All News 16:54 April 05, 2016

SEOUL, April 5 (Yonhap) -- A score of South Koreans gathered at a cemetery in Seoul on Tuesday, also Arbor Day, to hold a memorial commemorating the 85th anniversary of the passing of Japanese forest engineer Takumi Asakawa.

The people at the event, organized by a civil aid group called the Seoul International Friendship Organization, bowed their heads in prayer in front of his grave to pay tribute to the Japanese man who had devoted himself to the reforestation of Korea in the early period of the 1910-45 Japanese colonial rule over the Korean Peninsula.

He worked at a forestry research center affiliated with the Japanese Government-General of Korea, developing advanced techniques to cultivate young trees that helped the peninsula to regain its forests following Japan's relentless seizure of logs from what was then its colony.

Hailing from Hokuto, Japan's Yamanashi Prefecture, Asakawa also devoted great efforts in cooperation with his older brother Noritaka, who came to Korea one year earlier than him, to preserve and promote Korean culture and art. Asakawa's affection toward Korean art pieces, including Korean ceramics, led to his contribution to the foundation of the National Folk Museum of Korea.

He died at the age of 40 in 1931 and was buried here in accordance with his wishes.

Among those attending Tuesday's event was Masakazu Oshiba, vice mayor of Asakawa's hometown of Hokuto. Oshiba said in his eulogy, "I was very impressed last year when a Korean news organization chose Mr. Asakawa as one of the 100 foreigners who had contributed to the development of Korea," expressing his thanks to South Korea for remembering Asakawa.

Chung Jong-bae, a poet, said the achievements of Asakawa have been ignored by right-wing activists in Japan and fallen out of the spotlight in South Korea because he was Japanese. "I am happy that calls for his achievements and thoughts have risen," Chung said.

A high school student who took part in the memorial, Choi Rak-chun, wished he himself to make efforts to help South Korea and Japan coexist peacefully based on Asakawa's past achievements in Korea.

•••••

→ **APPLY WHAT YOU READ**
- a) Answer these questions using the Asakawa memorial article:
(i) Which group organized the memorial?
(ii) What is Asakawa's hometown?
(iii) At what age did Asakawa die?
- b) Retype the Asakawa memorial article, starting with "SEOUL, April 5" and going on through "engineer Takumi Asakawa.".
The material after the Asakawa memorial article is separate from it.

•••••

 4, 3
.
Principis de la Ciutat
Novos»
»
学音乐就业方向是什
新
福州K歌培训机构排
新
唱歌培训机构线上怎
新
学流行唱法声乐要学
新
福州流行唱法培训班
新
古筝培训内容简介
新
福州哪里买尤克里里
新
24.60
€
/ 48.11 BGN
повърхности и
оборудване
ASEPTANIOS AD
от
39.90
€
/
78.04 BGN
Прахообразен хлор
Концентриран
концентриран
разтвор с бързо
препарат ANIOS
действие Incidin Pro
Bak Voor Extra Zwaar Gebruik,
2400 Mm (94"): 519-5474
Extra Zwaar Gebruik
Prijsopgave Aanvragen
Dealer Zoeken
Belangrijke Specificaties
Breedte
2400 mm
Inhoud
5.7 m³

•••••

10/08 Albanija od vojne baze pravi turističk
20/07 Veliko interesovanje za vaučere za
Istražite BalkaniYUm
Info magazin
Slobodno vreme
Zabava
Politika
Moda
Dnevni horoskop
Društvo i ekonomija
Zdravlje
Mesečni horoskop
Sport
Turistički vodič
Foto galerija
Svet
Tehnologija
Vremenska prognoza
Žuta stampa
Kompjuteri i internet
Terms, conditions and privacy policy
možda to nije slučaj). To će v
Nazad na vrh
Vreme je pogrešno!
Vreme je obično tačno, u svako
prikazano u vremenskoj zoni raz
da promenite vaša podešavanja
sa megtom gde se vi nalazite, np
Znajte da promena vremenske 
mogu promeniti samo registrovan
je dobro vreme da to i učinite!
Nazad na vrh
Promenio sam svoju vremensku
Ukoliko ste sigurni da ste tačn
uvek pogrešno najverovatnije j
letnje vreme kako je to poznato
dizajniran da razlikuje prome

•••••

→ **RESPONSES PER TASK**
- a)
(i) The Seoul International Friendship Organization
(ii) Hokuto, in Japan's Yamanashi Prefecture
(iii) 40

- b)
SEOUL, April 5 (Yonhap) -- A score of South Koreans gathered at a cemetery in Seoul on Tuesday, also Arbor Day, to hold a memorial commemorating the 85th anniversary of the passing of Japanese forest engineer Takumi Asakawa.